How to read a short integer stored in 2 bytes with the block I2C Read 8 Bytes?



last week, I learnt how to read values from I2C for registers which It returns 1 byte of information (0-128) but now, reading again the technical documentation, I read this fact:

“the measurements provided in the form of signed short integers (16 bits or two bytes).”

In the example I sum both values from byte 1 and byte 2, but maybe it is not the right operation.

So, how to show a integer in the register 0x43, 66 with the block I2C Read 8 Bytes?

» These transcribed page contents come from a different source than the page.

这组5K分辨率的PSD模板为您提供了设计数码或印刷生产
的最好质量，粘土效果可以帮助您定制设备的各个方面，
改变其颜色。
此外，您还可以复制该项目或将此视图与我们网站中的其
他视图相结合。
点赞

If I get the first byte and the second one, how to show the right signed short integer?

Many thanks in advanced.


Juan Antonio


Hi Juan,

Each byte should be 8 bits (0-255). If a 16-bit integer is stored/transferred using two bytes, then to “unpack” the 2 x 8 bits into 16 bits, you would do something like:

value = (byte_low | (byte_high << 8))

I don’t know if the EV3 software allows you to use bitwise math. It’s probably easier to do something like:

value = (byte_low + (byte_high * 256))

If value needs to end up being a 16-bit signed value (as opposed to unsigned), then in C you could type cast it to a int16_t, but in EV3 software you would probably need to do something like:

if value > 32767
    value = value - ‭65536

Which byte is high and which is low is dependent on the device you’re trying to read from. The device datasheet should tell you how the registers are configured.



Hi Matt,

I am going to test now!

Thanks mate